Task to carry out: After finding "focal_mm: 103" in the data, write out its line and all following lines without change, up to and including the last one. Leave out pictures.

Lens and sensor parameters
★ ★ ★ ★
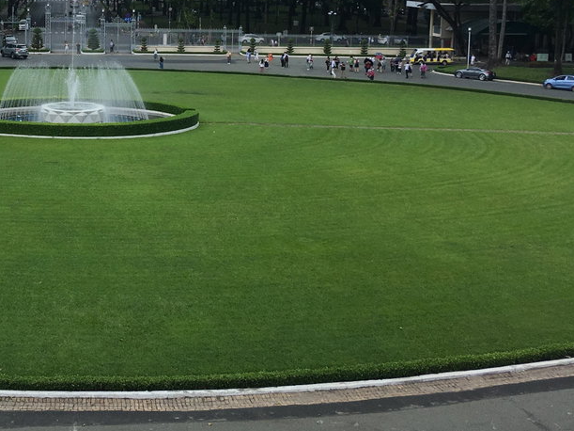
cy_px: 63
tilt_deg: -5.6
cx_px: 96
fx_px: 945
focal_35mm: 57
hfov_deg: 32.6
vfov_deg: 25.1
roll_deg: -1.3
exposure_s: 1/1261
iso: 25
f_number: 2.2
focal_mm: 4.15
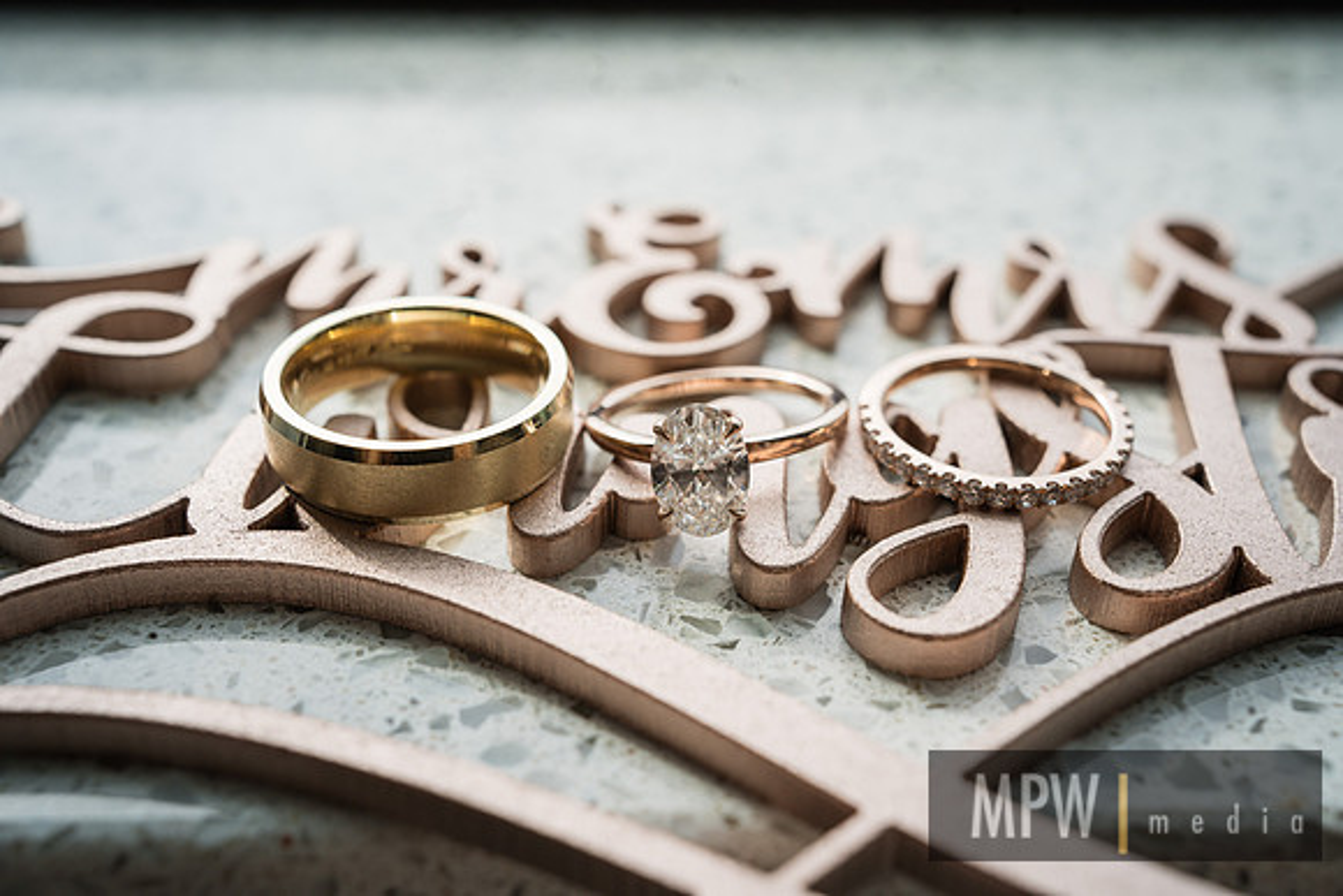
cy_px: 448
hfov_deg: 54.4
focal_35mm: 35
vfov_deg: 37.9
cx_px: 672
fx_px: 1306
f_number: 8
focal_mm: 35
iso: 100
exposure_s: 1/125
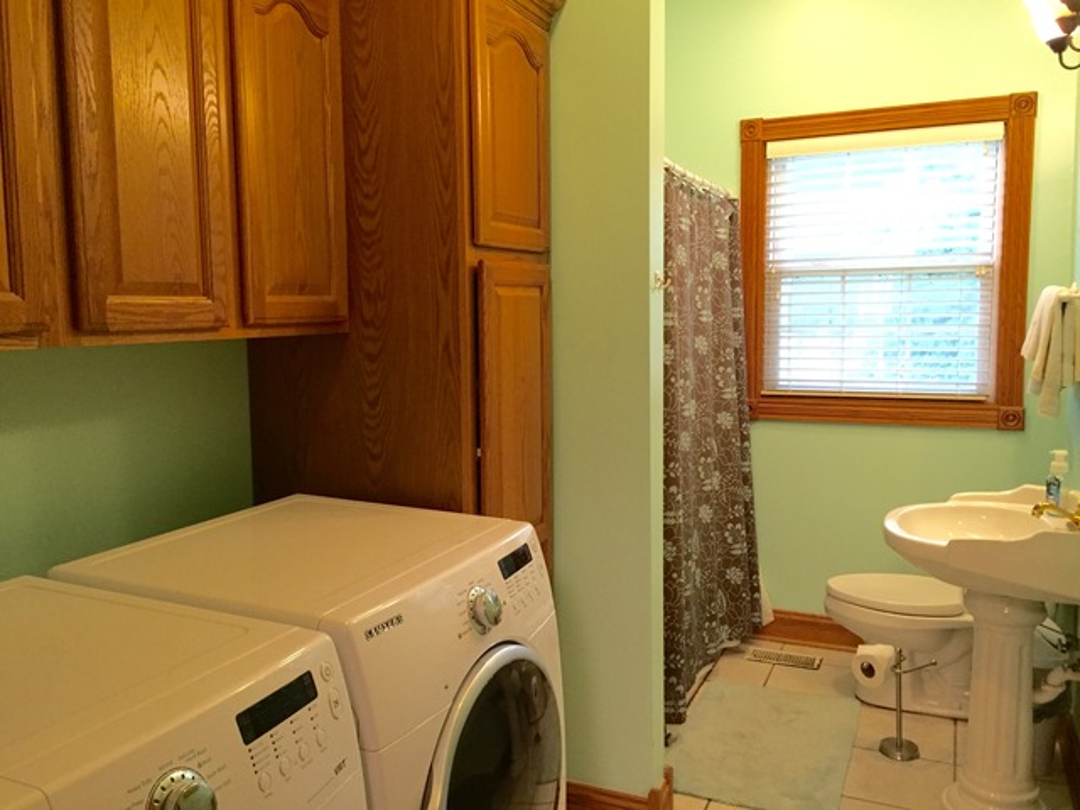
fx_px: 905
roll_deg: +0.9
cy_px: 405
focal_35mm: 29
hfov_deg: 61.7
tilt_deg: -6.4
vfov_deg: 48.2
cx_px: 540
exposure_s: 1/30
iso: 200
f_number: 2.2
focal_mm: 4.15
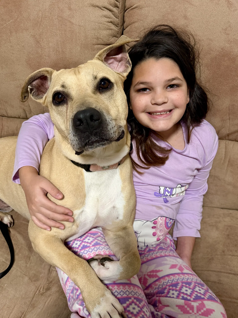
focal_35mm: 24
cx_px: 119
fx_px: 220
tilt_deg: -49.2
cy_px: 159
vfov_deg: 71.6
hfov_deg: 56.8
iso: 320
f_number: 1.78
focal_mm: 6.76
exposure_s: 1/60
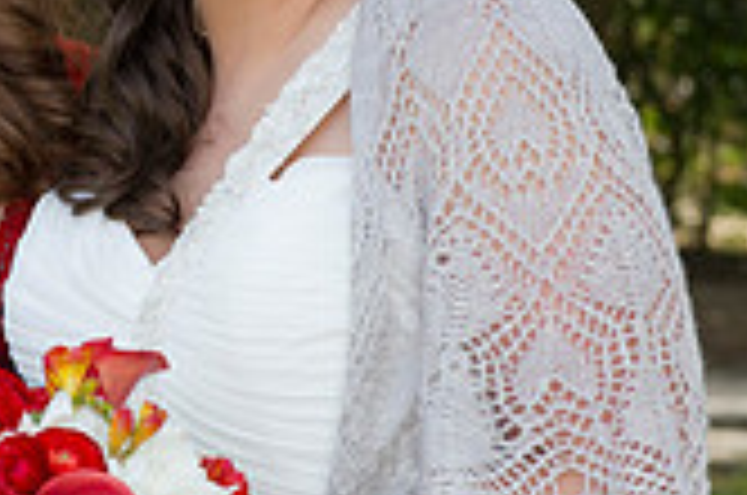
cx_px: -180
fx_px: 5074
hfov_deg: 8.3
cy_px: 248
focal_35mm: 245
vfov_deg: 5.6
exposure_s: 1/125
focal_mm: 70
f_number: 5.6
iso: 320
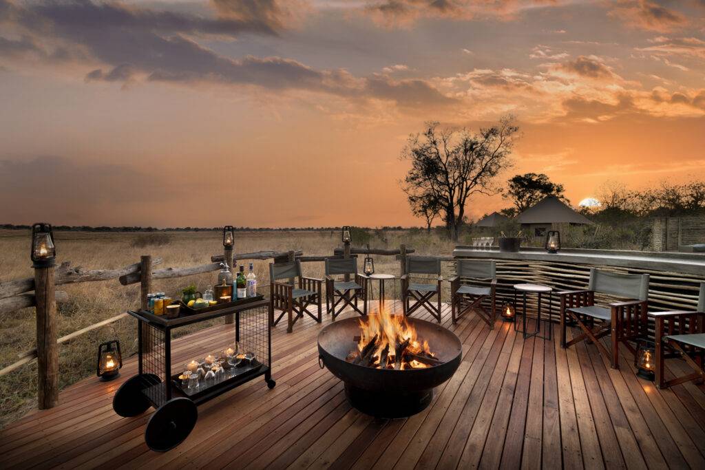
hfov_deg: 104.2
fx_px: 274
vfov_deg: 81.2
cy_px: 235
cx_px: 352
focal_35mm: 14
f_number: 9.5
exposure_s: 1/8
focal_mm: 14
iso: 200
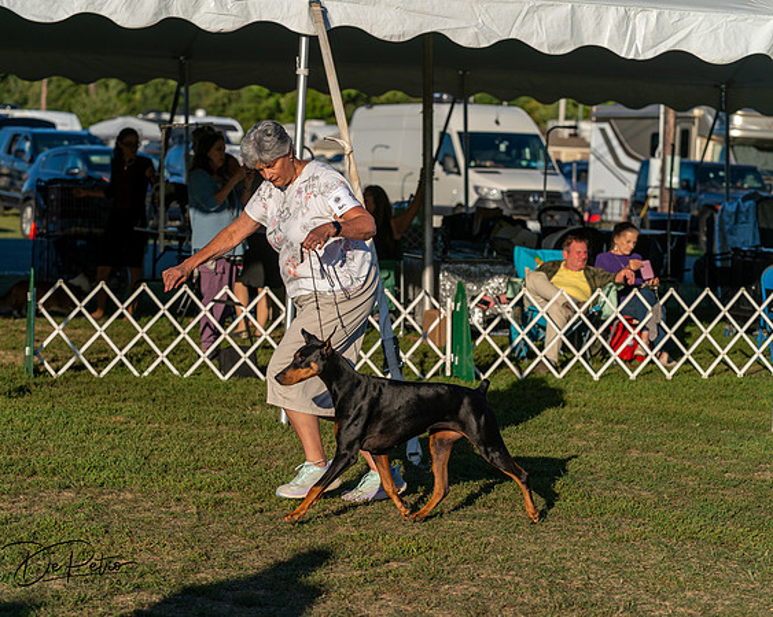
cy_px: 308
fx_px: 2653
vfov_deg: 13.3
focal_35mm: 116
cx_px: 386
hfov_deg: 16.6
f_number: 4.5
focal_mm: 103
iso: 125
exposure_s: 1/1250
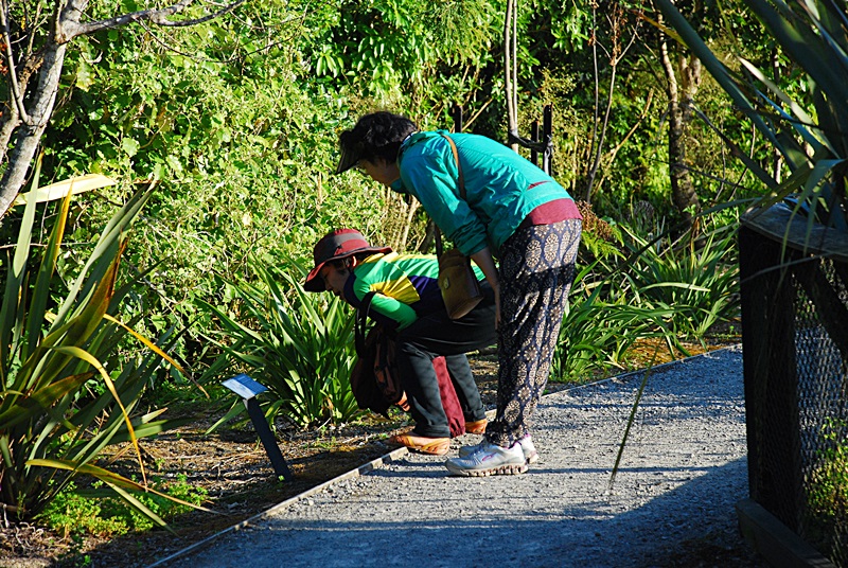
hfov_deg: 13.7
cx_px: 424
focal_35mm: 150
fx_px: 3539
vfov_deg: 9.2
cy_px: 284
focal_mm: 100
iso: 400
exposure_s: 1/400
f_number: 5.6
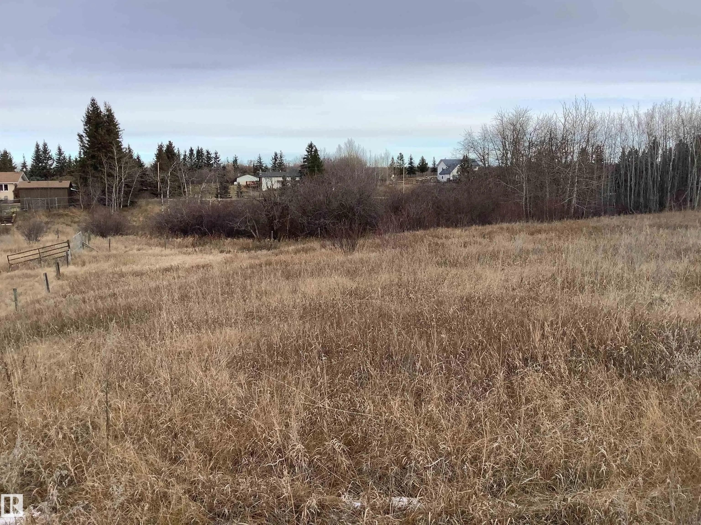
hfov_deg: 58.4
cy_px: 262
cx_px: 350
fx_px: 628
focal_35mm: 31
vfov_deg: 45.4
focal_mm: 3.3
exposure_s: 1/652
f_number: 2.4
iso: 25
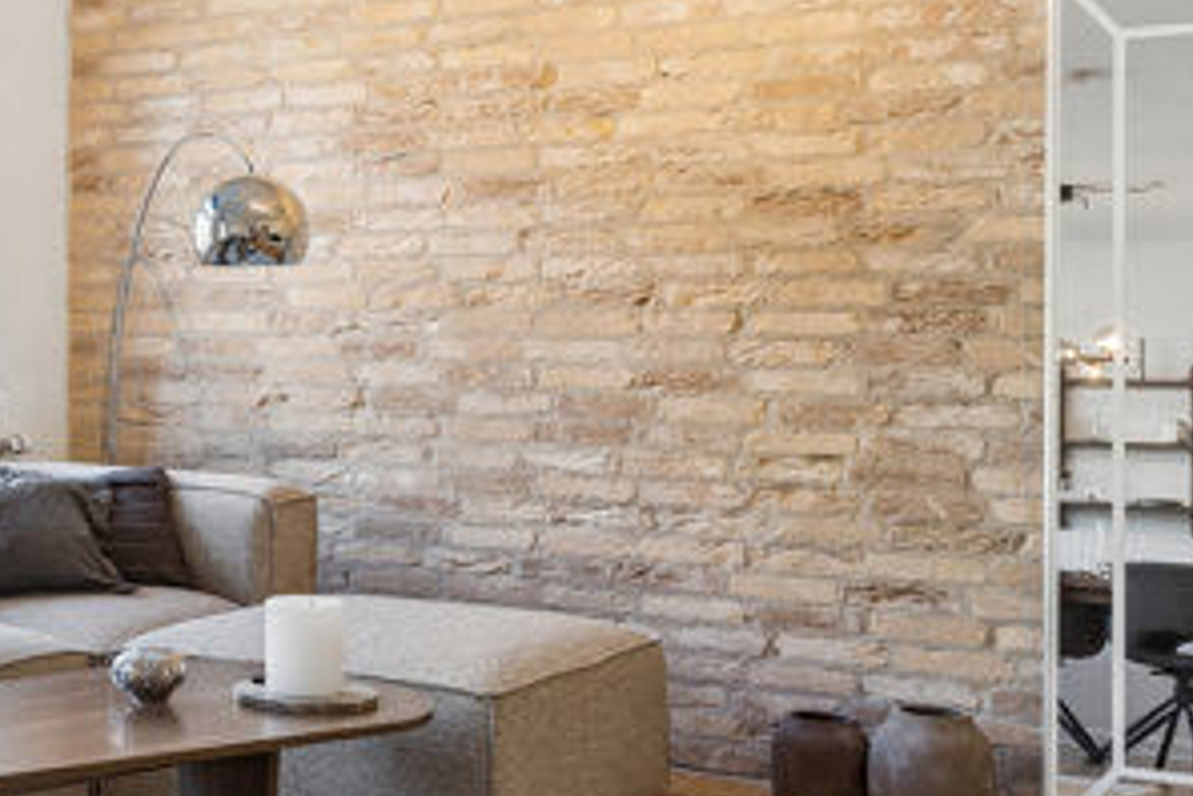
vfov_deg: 21.6
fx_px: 2077
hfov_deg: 30.0
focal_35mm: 63
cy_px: 316
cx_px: 20
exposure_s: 1/3.33
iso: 200
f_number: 8
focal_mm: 15.5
★ ★ ★ ★
Written reply:
focal_mm: 103
iso: 125
exposure_s: 1/1250
hfov_deg: 13.7
cx_px: 424
focal_35mm: 150
fx_px: 3539
vfov_deg: 9.2
cy_px: 284
focal_mm: 100
iso: 400
exposure_s: 1/400
f_number: 5.6
hfov_deg: 58.4
cy_px: 262
cx_px: 350
fx_px: 628
focal_35mm: 31
vfov_deg: 45.4
focal_mm: 3.3
exposure_s: 1/652
f_number: 2.4
iso: 25
vfov_deg: 21.6
fx_px: 2077
hfov_deg: 30.0
focal_35mm: 63
cy_px: 316
cx_px: 20
exposure_s: 1/3.33
iso: 200
f_number: 8
focal_mm: 15.5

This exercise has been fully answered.